# How do you integrate int (x^2-1)/sqrt(x^2+9)dx using trigonometric substitution?

Aug 5, 2018

$\int \frac{{x}^{2} - 1}{\sqrt{{x}^{2} + 9}} \mathrm{dx} = \frac{x}{2} \sqrt{{x}^{2} + 9} - \frac{11}{2} \ln | x + \sqrt{{x}^{2} + 9} | + C$

#### Explanation:

Here ,

$\int \frac{{x}^{2} - 1}{\sqrt{{x}^{2} + 9}} \mathrm{dx} = \int \frac{{x}^{2} + 9 - 10}{\sqrt{{x}^{2} + 9}} \mathrm{dx}$

$\int \frac{{x}^{2} - 1}{\sqrt{{x}^{2} + 9}} \mathrm{dx} = \int \sqrt{{x}^{2} + 9} \mathrm{dx} - 10 \int \frac{1}{\sqrt{{x}^{2} + 9}} \mathrm{dx}$

int(x^2-1)/sqrt(x^2+9)dx=I-10ln|x+sqrt(x^2+9)|color(red)(...to(A)

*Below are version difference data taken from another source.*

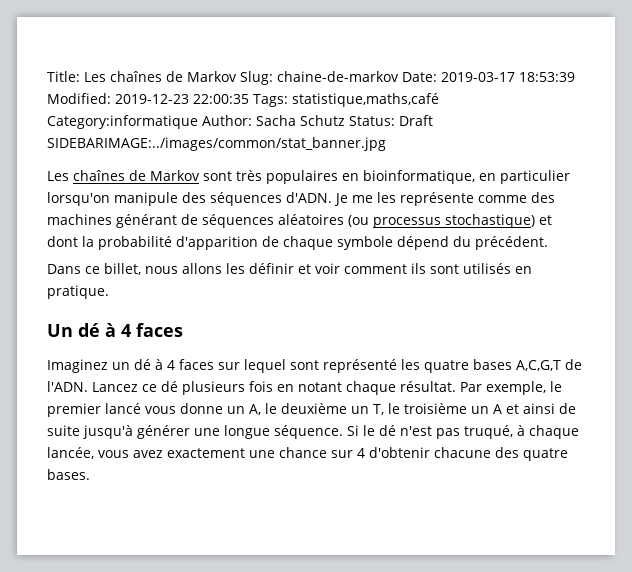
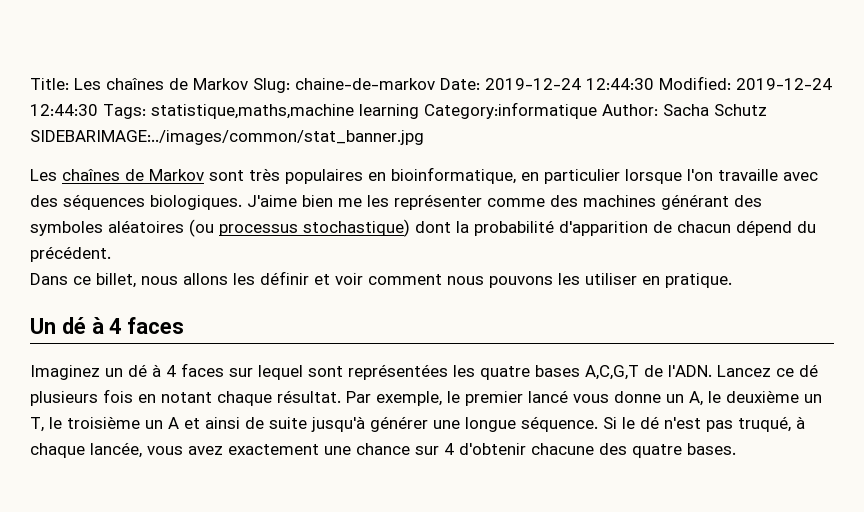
[441,72,575,82] [47,93,439,107] 2019-03-17 18:53:39 Modified: 2019-12-23 22:00:35 Tags: statistique,maths,café -> [485,76,832,90] [30,104,419,119] 2019-12-24 12:44:30 Modified: 2019-12-24 12:44:30 Tags: statistique,maths,machine learning
[349,115,433,126] Status: Draft -> (767, 110) none
[47,192,348,206] lorsqu'on manipule des séquences d'ADN. Je -> [625,169,818,184] [30,194,333,210] lorsque l'on travaille avec des séquences biologiques. J'aime bien
[399,192,474,206] représente -> [394,194,482,210] représenter
[181,214,274,228] de séquences -> [734,195,762,207] [30,221,103,236] des symboles
[539,215,552,225] et -> (410, 228) none
[283,236,393,250] chaque symbole -> [677,221,731,233] chacun
[411,263,511,274] ils sont utilisés -> [447,273,637,288] nous pouvons les utiliser
[323,359,397,373] représenté -> [348,364,448,380] représentées

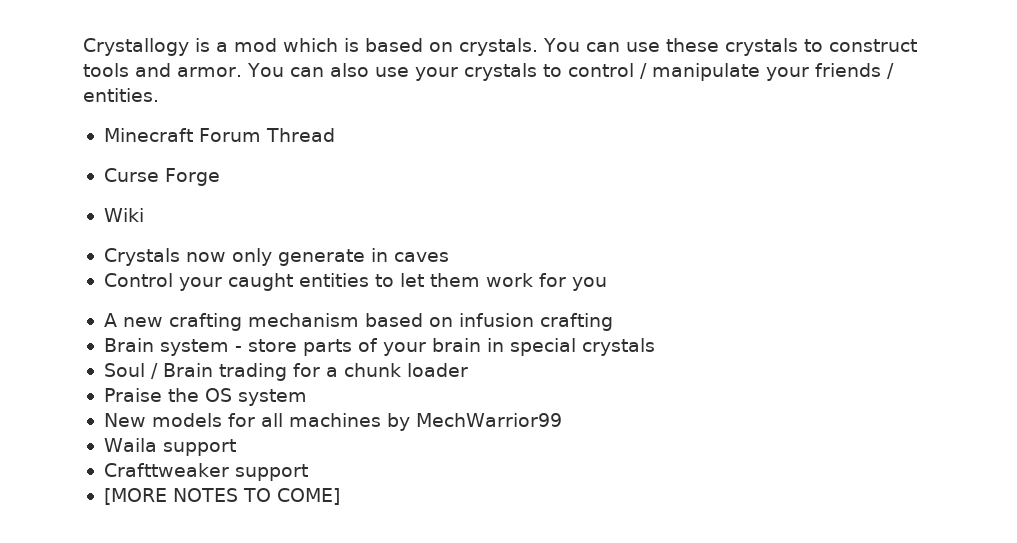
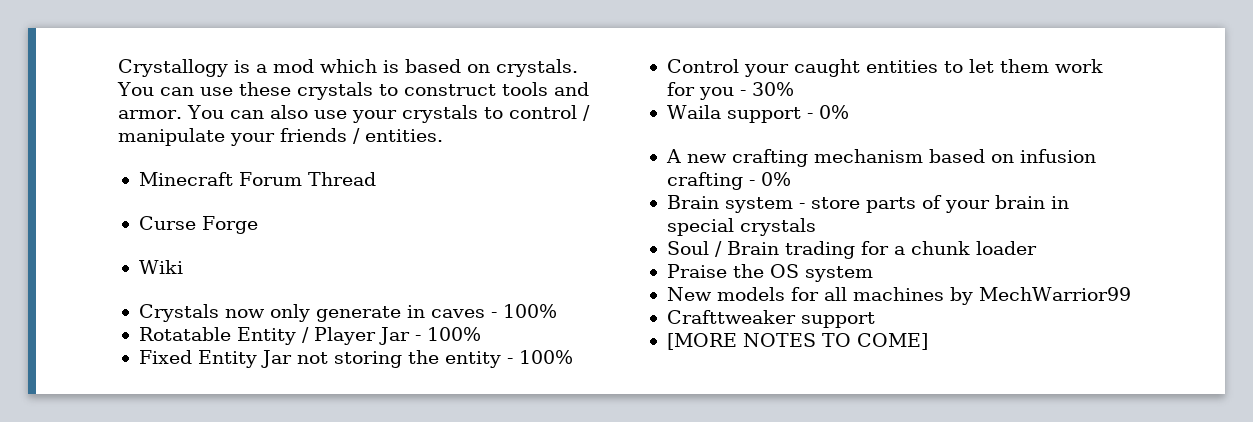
(449, 257) none -> [490,304,557,318] [138,327,481,345] [138,350,573,368] - 100% // Rotatable Entity / Player Jar - 100% // Fixed Entity Jar not storing the entity - 100%
(607, 284) none -> [739,82,794,96] [666,105,849,123] - 30% // Waila support - 0%
(613, 322) none -> [748,172,791,186] - 0%
[103,438,236,456] // Waila support -> (1131, 294) none

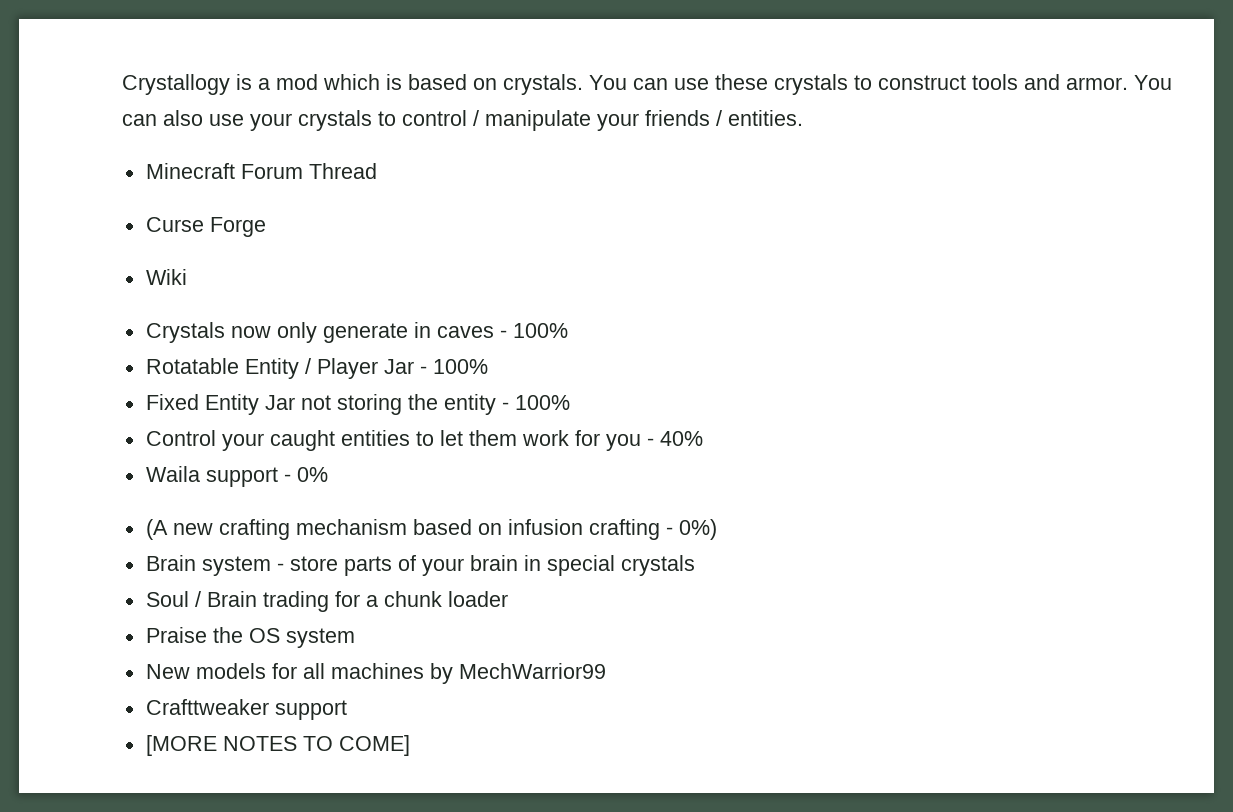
[751,82,794,96] 30% -> [659,431,703,446] 40%
[665,149,681,163] A -> [145,519,168,540] (A
[760,172,791,186] 0% -> [678,519,717,540] 0%)

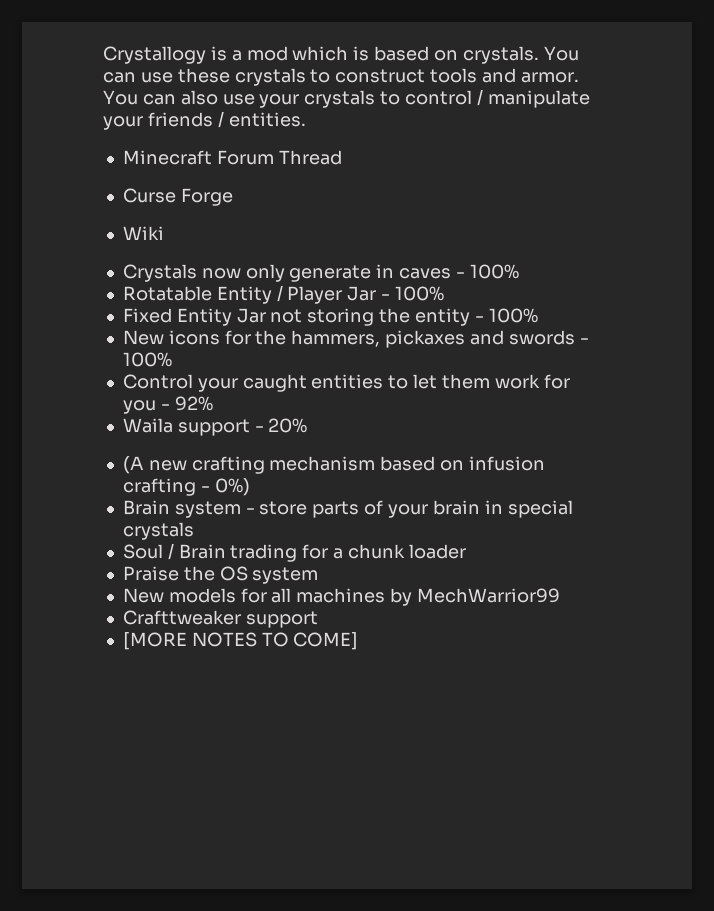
(570, 402) none -> [122,330,589,348] [122,352,172,367] // New icons for the hammers, pickaxes and swords - 100%
[659,431,703,446] 40% -> [174,396,213,411] 92%
[296,467,328,482] 0% -> [268,418,308,433] 20%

Now, $I = \int \sqrt{{x}^{2} + 9} \mathrm{dx}$

$\therefore I = \int \sqrt{{x}^{2} + 9} \cdot 1 \mathrm{dx}$

Using Integration by parts:

$I = \sqrt{{x}^{2} + 9} \int 1 \mathrm{dx} - \int \left(\frac{1}{2 \sqrt{{x}^{2} + 9}} \left(2 x\right) \int 1 \mathrm{dx}\right) \mathrm{dx}$

$I = \sqrt{{x}^{2} + 9} \cdot x - \int \frac{x}{\sqrt{{x}^{2} + 9}} x \mathrm{dx}$

$= x \sqrt{{x}^{2} + 9} - \int {x}^{2} / \sqrt{{x}^{2} + 9} \mathrm{dx}$

$= x \sqrt{{x}^{2} + 9} - \int \frac{{x}^{2} + 9 - 9}{\sqrt{{x}^{2} + 9}} \mathrm{dx}$

$I = x \sqrt{{x}^{2} + 9} - \int \sqrt{{x}^{2} + 9} \mathrm{dx} + \int \frac{9}{\sqrt{{x}^{2} + 9}} \mathrm{dx}$

$I = x \sqrt{{x}^{2} + 9} - I + 9 \ln | x + \sqrt{{x}^{2} + 9} | + c$

$2 I = x \sqrt{{x}^{2} + 9} + 9 \ln | x + \sqrt{{x}^{2} + 9} | + c$

$I = \frac{x}{2} \sqrt{{x}^{2} + 9} + \frac{9}{2} \ln | x + \sqrt{{x}^{2} + 9} | + \frac{c}{2}$

From eqn color(red)((A) we have

$\int \frac{{x}^{2} - 1}{\sqrt{{x}^{2} + 9}} \mathrm{dx} = \frac{x}{2} \sqrt{{x}^{2} + 9} + \frac{9}{2} \ln | x + \sqrt{{x}^{2} + 9} |$

$\textcolor{w h i t e}{\ldots \ldots \ldots \ldots \ldots \ldots \ldots \ldots \ldots \ldots \ldots \ldots \ldots \ldots . .} - 10 \ln | x + \sqrt{{x}^{2} + 9} | + \frac{c}{2}$

$\int \frac{{x}^{2} - 1}{\sqrt{{x}^{2} + 9}} \mathrm{dx} = \frac{x}{2} \sqrt{{x}^{2} + 9} - \frac{11}{2} \ln | x + \sqrt{{x}^{2} + 9} | + C$